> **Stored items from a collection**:
..............................

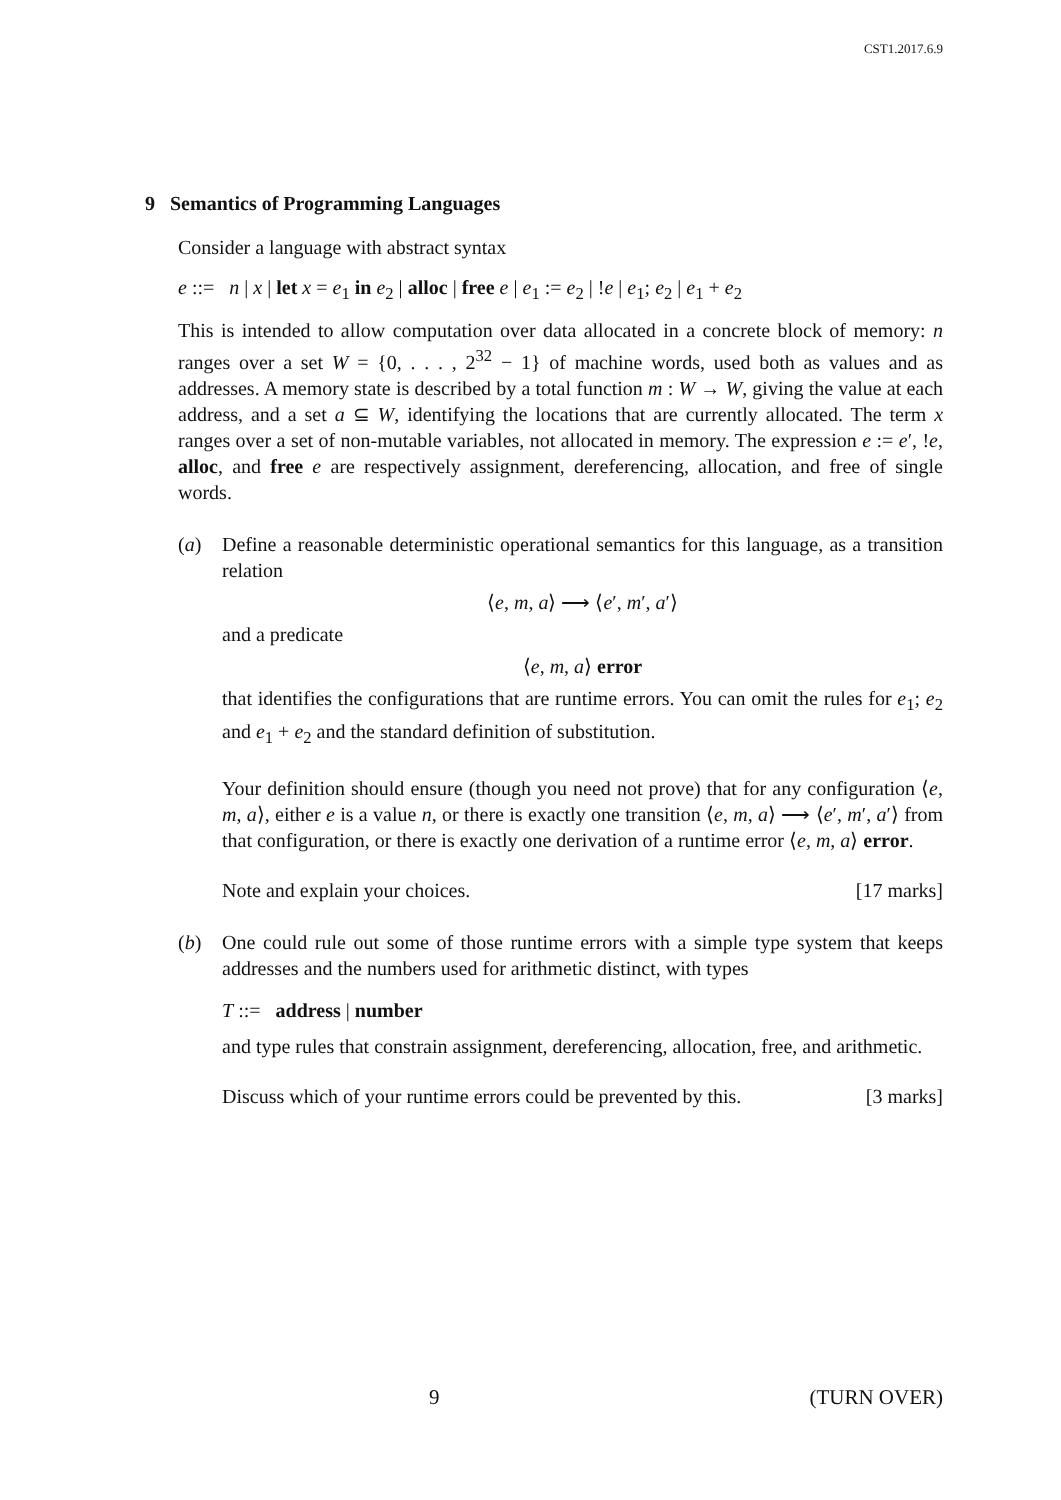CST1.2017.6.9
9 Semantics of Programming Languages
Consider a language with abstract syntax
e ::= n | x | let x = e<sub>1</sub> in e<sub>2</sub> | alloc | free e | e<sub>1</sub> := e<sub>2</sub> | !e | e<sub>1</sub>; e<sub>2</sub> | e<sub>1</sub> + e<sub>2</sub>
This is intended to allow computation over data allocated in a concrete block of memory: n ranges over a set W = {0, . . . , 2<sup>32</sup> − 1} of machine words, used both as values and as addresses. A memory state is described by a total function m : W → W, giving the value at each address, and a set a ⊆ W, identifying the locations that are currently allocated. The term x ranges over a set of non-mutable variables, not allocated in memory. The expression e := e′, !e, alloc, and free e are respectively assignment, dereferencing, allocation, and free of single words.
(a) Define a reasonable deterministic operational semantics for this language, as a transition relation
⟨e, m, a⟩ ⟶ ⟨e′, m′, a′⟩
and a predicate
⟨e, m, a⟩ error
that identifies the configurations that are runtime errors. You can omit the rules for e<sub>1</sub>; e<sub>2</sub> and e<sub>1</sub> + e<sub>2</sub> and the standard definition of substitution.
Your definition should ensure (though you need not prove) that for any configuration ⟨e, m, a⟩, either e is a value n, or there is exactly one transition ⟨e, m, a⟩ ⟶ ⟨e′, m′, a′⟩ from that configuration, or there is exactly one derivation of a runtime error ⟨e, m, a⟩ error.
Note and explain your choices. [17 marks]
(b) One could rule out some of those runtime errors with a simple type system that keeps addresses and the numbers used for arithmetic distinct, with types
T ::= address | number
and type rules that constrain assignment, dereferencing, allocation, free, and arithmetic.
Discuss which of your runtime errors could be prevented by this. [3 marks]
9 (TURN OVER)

..............................

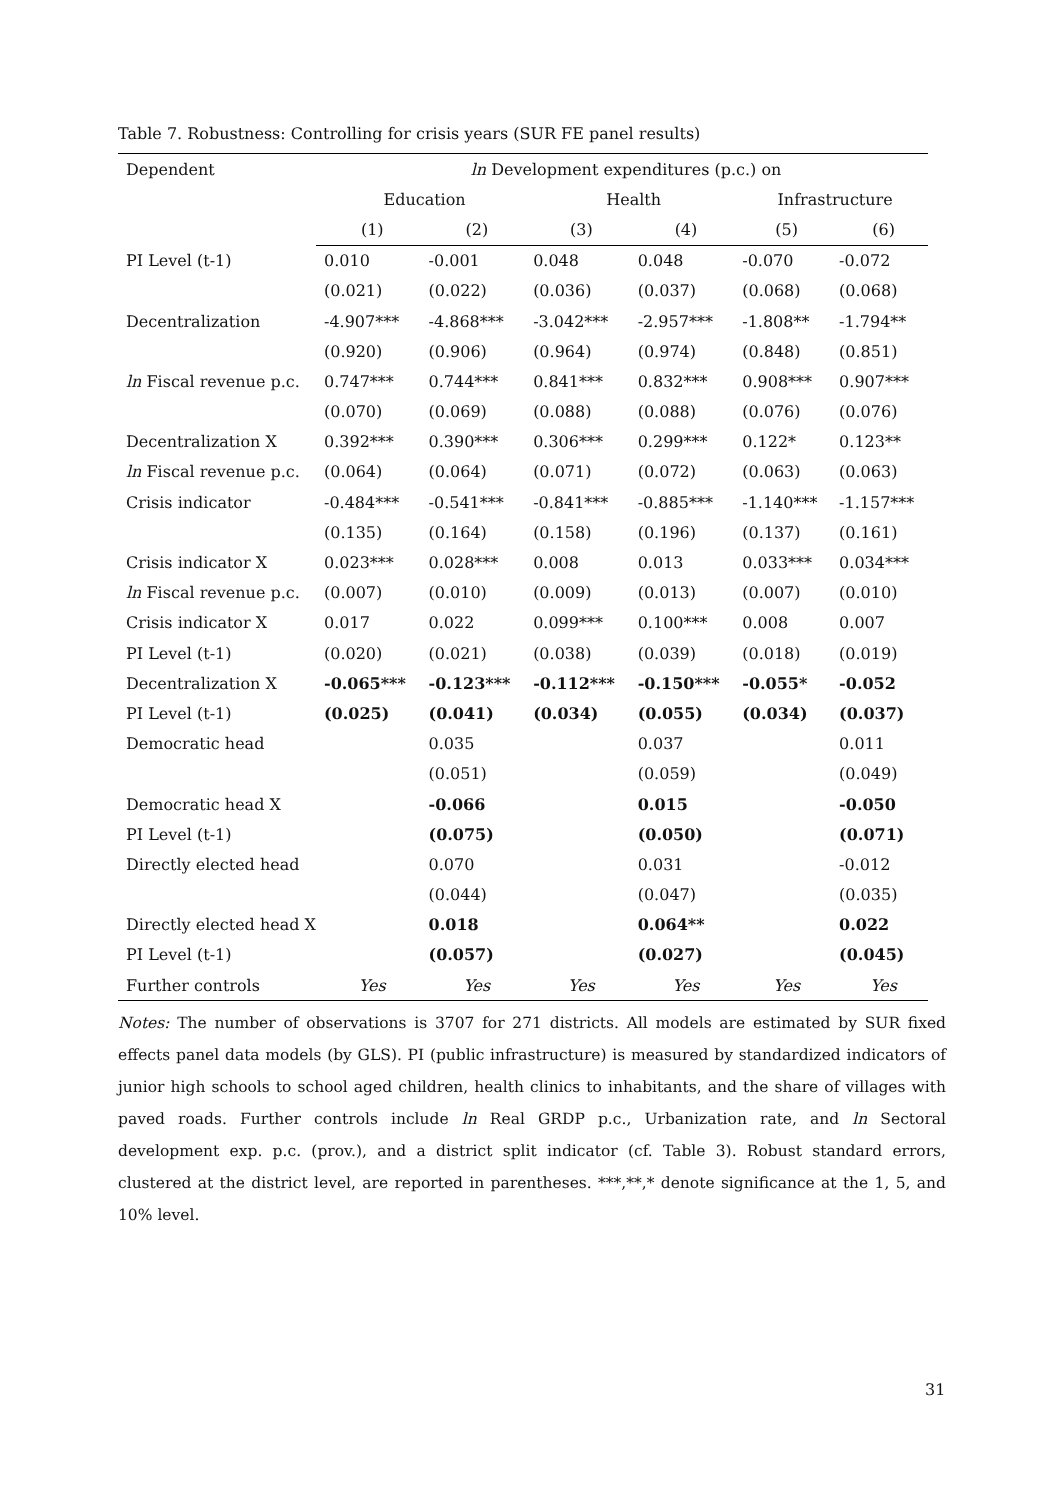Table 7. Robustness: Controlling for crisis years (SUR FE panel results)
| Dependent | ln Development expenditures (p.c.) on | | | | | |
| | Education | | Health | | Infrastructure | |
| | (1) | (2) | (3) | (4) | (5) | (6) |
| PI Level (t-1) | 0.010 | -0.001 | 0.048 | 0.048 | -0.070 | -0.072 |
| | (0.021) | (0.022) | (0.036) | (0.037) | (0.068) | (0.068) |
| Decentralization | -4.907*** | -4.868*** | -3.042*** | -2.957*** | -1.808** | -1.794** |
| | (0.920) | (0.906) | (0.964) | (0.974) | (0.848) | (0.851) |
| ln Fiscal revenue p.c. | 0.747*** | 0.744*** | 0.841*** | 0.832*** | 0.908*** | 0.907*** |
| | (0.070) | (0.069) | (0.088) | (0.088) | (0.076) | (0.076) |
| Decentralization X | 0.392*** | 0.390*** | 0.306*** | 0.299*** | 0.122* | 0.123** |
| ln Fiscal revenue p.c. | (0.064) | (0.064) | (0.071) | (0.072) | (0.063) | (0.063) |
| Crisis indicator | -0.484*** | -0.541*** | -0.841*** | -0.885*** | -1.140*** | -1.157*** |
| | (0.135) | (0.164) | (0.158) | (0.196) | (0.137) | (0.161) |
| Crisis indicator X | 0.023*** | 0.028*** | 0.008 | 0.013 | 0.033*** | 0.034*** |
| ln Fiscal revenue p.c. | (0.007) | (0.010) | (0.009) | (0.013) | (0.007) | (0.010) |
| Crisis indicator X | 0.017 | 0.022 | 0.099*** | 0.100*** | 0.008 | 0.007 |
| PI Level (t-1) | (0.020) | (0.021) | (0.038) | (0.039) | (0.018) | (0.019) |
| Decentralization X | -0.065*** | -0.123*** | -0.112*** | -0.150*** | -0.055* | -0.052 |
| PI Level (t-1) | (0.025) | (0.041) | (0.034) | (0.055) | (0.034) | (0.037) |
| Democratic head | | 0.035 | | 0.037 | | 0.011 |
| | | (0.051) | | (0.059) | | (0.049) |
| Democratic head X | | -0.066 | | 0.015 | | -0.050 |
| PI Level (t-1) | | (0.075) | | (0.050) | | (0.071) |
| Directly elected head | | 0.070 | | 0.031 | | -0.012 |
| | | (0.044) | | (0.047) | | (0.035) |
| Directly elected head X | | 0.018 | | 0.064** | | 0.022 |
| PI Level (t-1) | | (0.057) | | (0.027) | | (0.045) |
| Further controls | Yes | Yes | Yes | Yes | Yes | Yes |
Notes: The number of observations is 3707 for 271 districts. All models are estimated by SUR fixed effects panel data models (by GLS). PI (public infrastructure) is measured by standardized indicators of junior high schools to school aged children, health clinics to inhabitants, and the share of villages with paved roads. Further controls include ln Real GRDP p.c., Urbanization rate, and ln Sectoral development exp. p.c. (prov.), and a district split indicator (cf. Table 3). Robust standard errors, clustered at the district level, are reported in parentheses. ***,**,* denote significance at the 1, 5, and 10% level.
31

..............................

> **Task directions**:
Return, exactly as they stand, the lines above from the one with "CST1.2017.6.9" to the one with "e ::= n | x | let", omitting any pictures among them.

> **Answer box**:
CST1.2017.6.9
9 Semantics of Programming Languages
Consider a language with abstract syntax
e ::= n | x | let x = e<sub>1</sub> in e<sub>2</sub> | alloc | free e | e<sub>1</sub> := e<sub>2</sub> | !e | e<sub>1</sub>; e<sub>2</sub> | e<sub>1</sub> + e<sub>2</sub>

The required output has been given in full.